TASK DESCRIPTION: Check every line of the entries below for the word "Network", and copy the ones that have it.

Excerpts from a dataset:

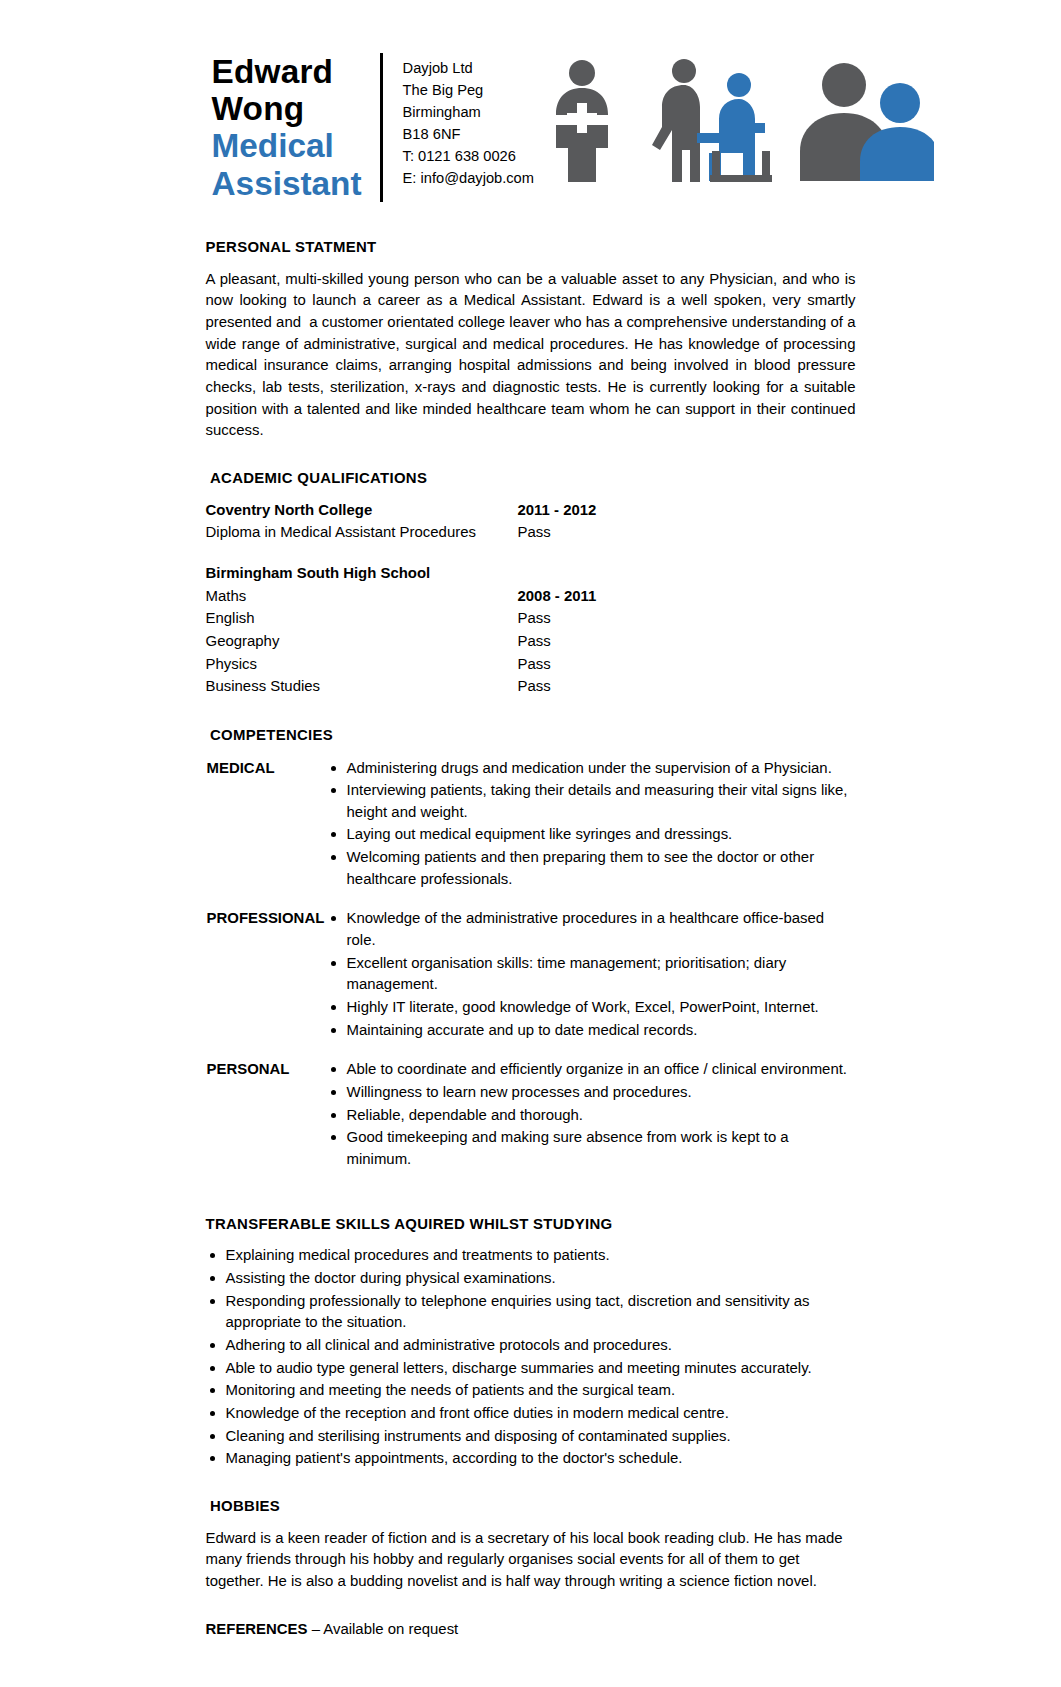Edward
Wong
Medical
Assistant
Dayjob Ltd
The Big Peg
Birmingham
B18 6NF
T: 0121 638 0026
E: info@dayjob.com
PERSONAL STATMENT
A pleasant, multi-skilled young person who can be a valuable asset to any Physician, and who is now looking to launch a career as a Medical Assistant. Edward is a well spoken, very smartly presented and a customer orientated college leaver who has a comprehensive understanding of a wide range of administrative, surgical and medical procedures. He has knowledge of processing medical insurance claims, arranging hospital admissions and being involved in blood pressure checks, lab tests, sterilization, x-rays and diagnostic tests. He is currently looking for a suitable position with a talented and like minded healthcare team whom he can support in their continued success.
ACADEMIC QUALIFICATIONS
| Coventry North College | 2011 - 2012 |
| Diploma in Medical Assistant Procedures | Pass |
| Birmingham South High School | |
| Maths | 2008 - 2011 |
| English | Pass |
| Geography | Pass |
| Physics | Pass |
| Business Studies | Pass |
COMPETENCIES
| MEDICAL | Administering drugs and medication under the supervision of a Physician. Interviewing patients, taking their details and measuring their vital signs like, height and weight. Laying out medical equipment like syringes and dressings. Welcoming patients and then preparing them to see the doctor or other healthcare professionals. |
| PROFESSIONAL | Knowledge of the administrative procedures in a healthcare office-based role. Excellent organisation skills: time management; prioritisation; diary management. Highly IT literate, good knowledge of Work, Excel, PowerPoint, Internet. Maintaining accurate and up to date medical records. |
| PERSONAL | Able to coordinate and efficiently organize in an office / clinical environment. Willingness to learn new processes and procedures. Reliable, dependable and thorough. Good timekeeping and making sure absence from work is kept to a minimum. |
TRANSFERABLE SKILLS AQUIRED WHILST STUDYING
Explaining medical procedures and treatments to patients.
Assisting the doctor during physical examinations.
Responding professionally to telephone enquiries using tact, discretion and sensitivity as appropriate to the situation.
Adhering to all clinical and administrative protocols and procedures.
Able to audio type general letters, discharge summaries and meeting minutes accurately.
Monitoring and meeting the needs of patients and the surgical team.
Knowledge of the reception and front office duties in modern medical centre.
Cleaning and sterilising instruments and disposing of contaminated supplies.
Managing patient's appointments, according to the doctor's schedule.
HOBBIES
Edward is a keen reader of fiction and is a secretary of his local book reading club. He has made many friends through his hobby and regularly organises social events for all of them to get together. He is also a budding novelist and is half way through writing a science fiction novel.
REFERENCES – Available on request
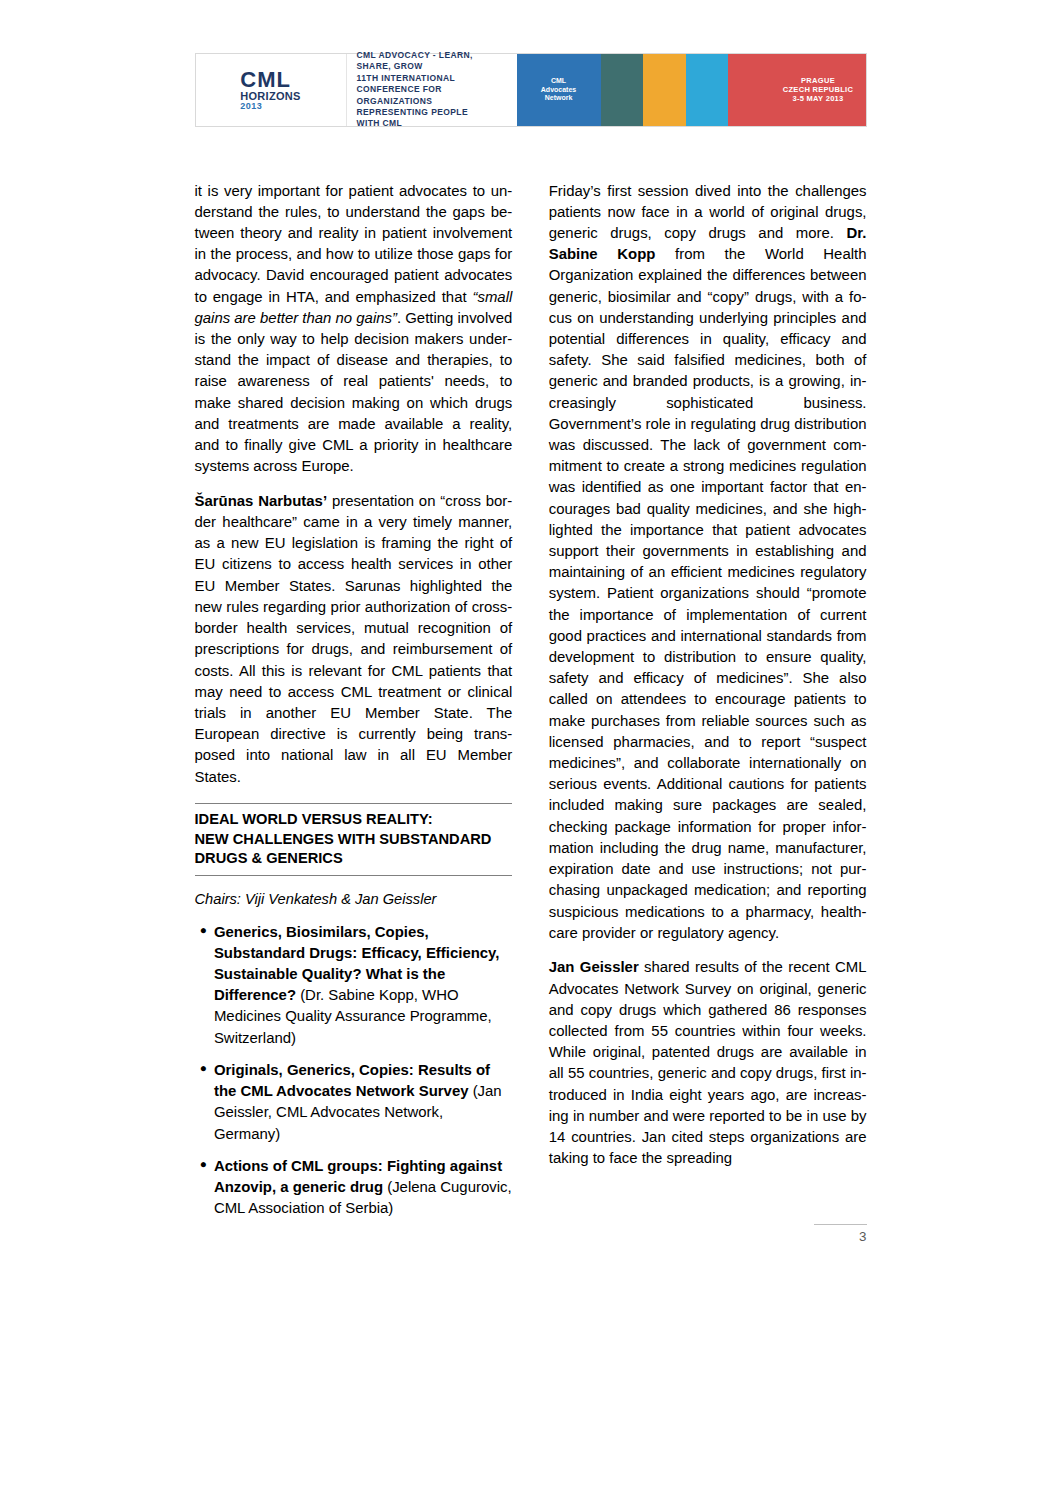CML HORIZONS2013
CML ADVOCACY - LEARN, SHARE, GROW
11TH INTERNATIONAL CONFERENCE FOR
ORGANIZATIONS REPRESENTING PEOPLE
WITH CML
CML
Advocates
Network
PRAGUE
CZECH REPUBLIC
3-5 MAY 2013
it is very important for patient advocates to understand the rules, to understand the gaps between theory and reality in patient involvement in the process, and how to utilize those gaps for advocacy. David encouraged patient advocates to engage in HTA, and emphasized that “small gains are better than no gains”. Getting involved is the only way to help decision makers understand the impact of disease and therapies, to raise awareness of real patients' needs, to make shared decision making on which drugs and treatments are made available a reality, and to finally give CML a priority in healthcare systems across Europe.
Šarūnas Narbutas’ presentation on “cross border healthcare” came in a very timely manner, as a new EU legislation is framing the right of EU citizens to access health services in other EU Member States. Sarunas highlighted the new rules regarding prior authorization of cross-border health services, mutual recognition of prescriptions for drugs, and reimbursement of costs. All this is relevant for CML patients that may need to access CML treatment or clinical trials in another EU Member State. The European directive is currently being transposed into national law in all EU Member States.
IDEAL WORLD VERSUS REALITY:
NEW CHALLENGES WITH SUBSTANDARD DRUGS & GENERICS
Chairs: Viji Venkatesh & Jan Geissler
Generics, Biosimilars, Copies, Substandard Drugs: Efficacy, Efficiency, Sustainable Quality? What is the Difference? (Dr. Sabine Kopp, WHO Medicines Quality Assurance Programme, Switzerland)
Originals, Generics, Copies: Results of the CML Advocates Network Survey (Jan Geissler, CML Advocates Network, Germany)
Actions of CML groups: Fighting against Anzovip, a generic drug (Jelena Cugurovic, CML Association of Serbia)
Friday’s first session dived into the challenges patients now face in a world of original drugs, generic drugs, copy drugs and more. Dr. Sabine Kopp from the World Health Organization explained the differences between generic, biosimilar and “copy” drugs, with a focus on understanding underlying principles and potential differences in quality, efficacy and safety. She said falsified medicines, both of generic and branded products, is a growing, increasingly sophisticated business. Government’s role in regulating drug distribution was discussed. The lack of government commitment to create a strong medicines regulation was identified as one important factor that encourages bad quality medicines, and she highlighted the importance that patient advocates support their governments in establishing and maintaining of an efficient medicines regulatory system. Patient organizations should “promote the importance of implementation of current good practices and international standards from development to distribution to ensure quality, safety and efficacy of medicines”. She also called on attendees to encourage patients to make purchases from reliable sources such as licensed pharmacies, and to report “suspect medicines”, and collaborate internationally on serious events. Additional cautions for patients included making sure packages are sealed, checking package information for proper information including the drug name, manufacturer, expiration date and use instructions; not purchasing unpackaged medication; and reporting suspicious medications to a pharmacy, healthcare provider or regulatory agency.
Jan Geissler shared results of the recent CML Advocates Network Survey on original, generic and copy drugs which gathered 86 responses collected from 55 countries within four weeks. While original, patented drugs are available in all 55 countries, generic and copy drugs, first introduced in India eight years ago, are increasing in number and were reported to be in use by 14 countries. Jan cited steps organizations are taking to face the spreading
3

SOLUTION:
Network
Originals, Generics, Copies: Results of the CML Advocates Network Survey (Jan Geissler, CML Advocates Network, Germany)
Jan Geissler shared results of the recent CML Advocates Network Survey on original, generic and copy drugs which gathered 86 responses collected from 55 countries within four weeks. While original, patented drugs are available in all 55 countries, generic and copy drugs, first introduced in India eight years ago, are increasing in number and were reported to be in use by 14 countries. Jan cited steps organizations are taking to face the spreading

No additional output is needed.